Lewis: Going Through the Door

C. S. Lewis 7Perhaps one of C. S. Lewis’s most engaging and thought-provoking short pieces is the sermon he gave during WWII called “The Weight of Glory.” There are so many wonderful passages in this sermon that it’s hard to pick out the best one. Here is one, though, that certainly stands out as he writes poignantly of the move from this world to the next.

If we take the imagery of Scripture seriously, if we believe that God will one day give us the Morning Star and cause us to put on the splendour of the sun, then we may surmise that both the ancient myths and the modern poetry, so false as history, may be very near the truth as prophecy.

At present we are on the outside of the world, the wrong side of the door. We discern the freshness and purity of morning, but they do not make us fresh and pure. We cannot mingle with the splendours we see.

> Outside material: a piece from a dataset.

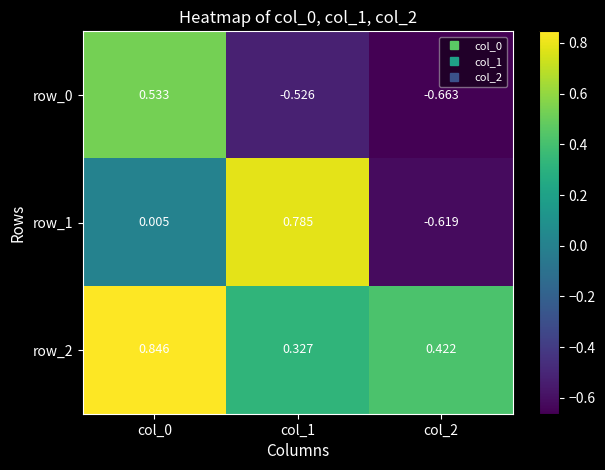

Rank the series at col_0 from highest to lowest value.

row_2, row_0, row_1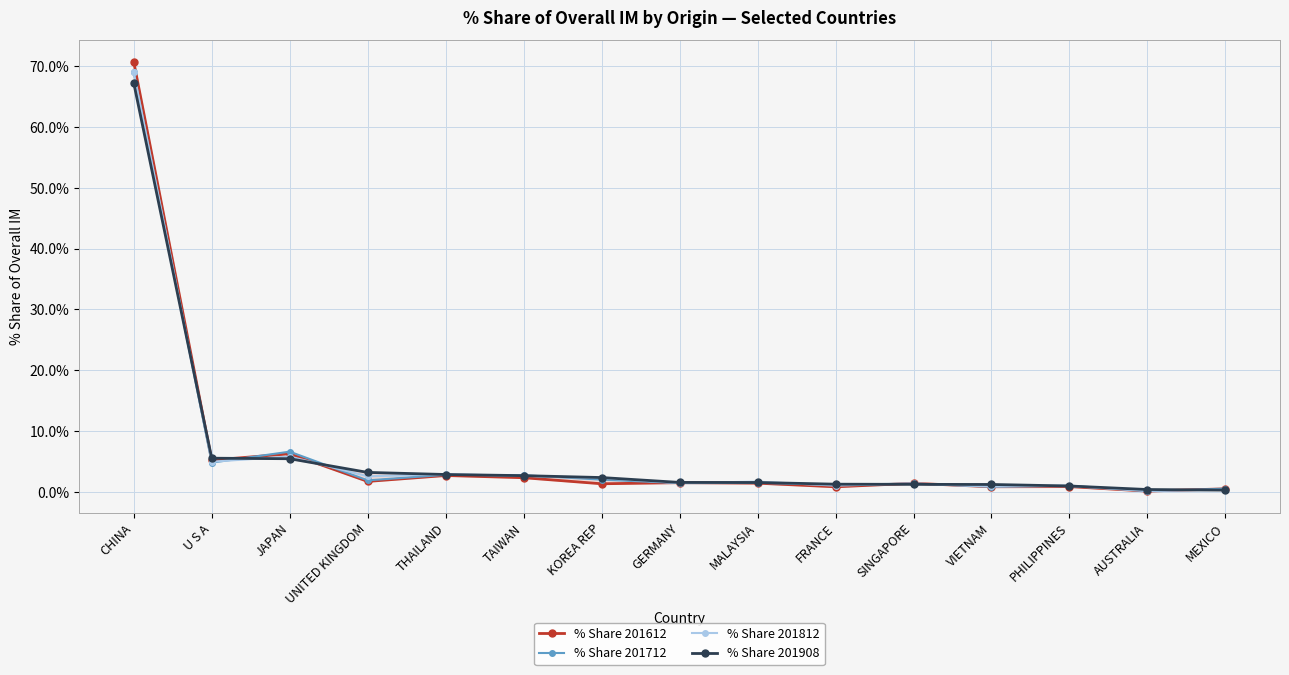

Rank the categories by % Share 201812 value from highest to lowest.

CHINA, JAPAN, U S A, THAILAND, TAIWAN, UNITED KINGDOM, KOREA REP, MALAYSIA, GERMANY, SINGAPORE, FRANCE, PHILIPPINES, VIETNAM, MEXICO, AUSTRALIA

But all the leaves of the New Testament are rustling with the rumour that it will not always be so. Some day, God willing, we shall get in. When human souls have become as perfect in voluntary obedience as the inanimate creation is in its lifeless obedience, then they will put on its glory, or rather that greater glory of which nature is only the first sketch.

We are still on the wrong side of the door, as Lewis frames it. We discern what is on the other side but cannot fully embrace it. Yet it will not always be that way; someday we will experience it fully—we will get in. A wonderful truth worth meditating on today.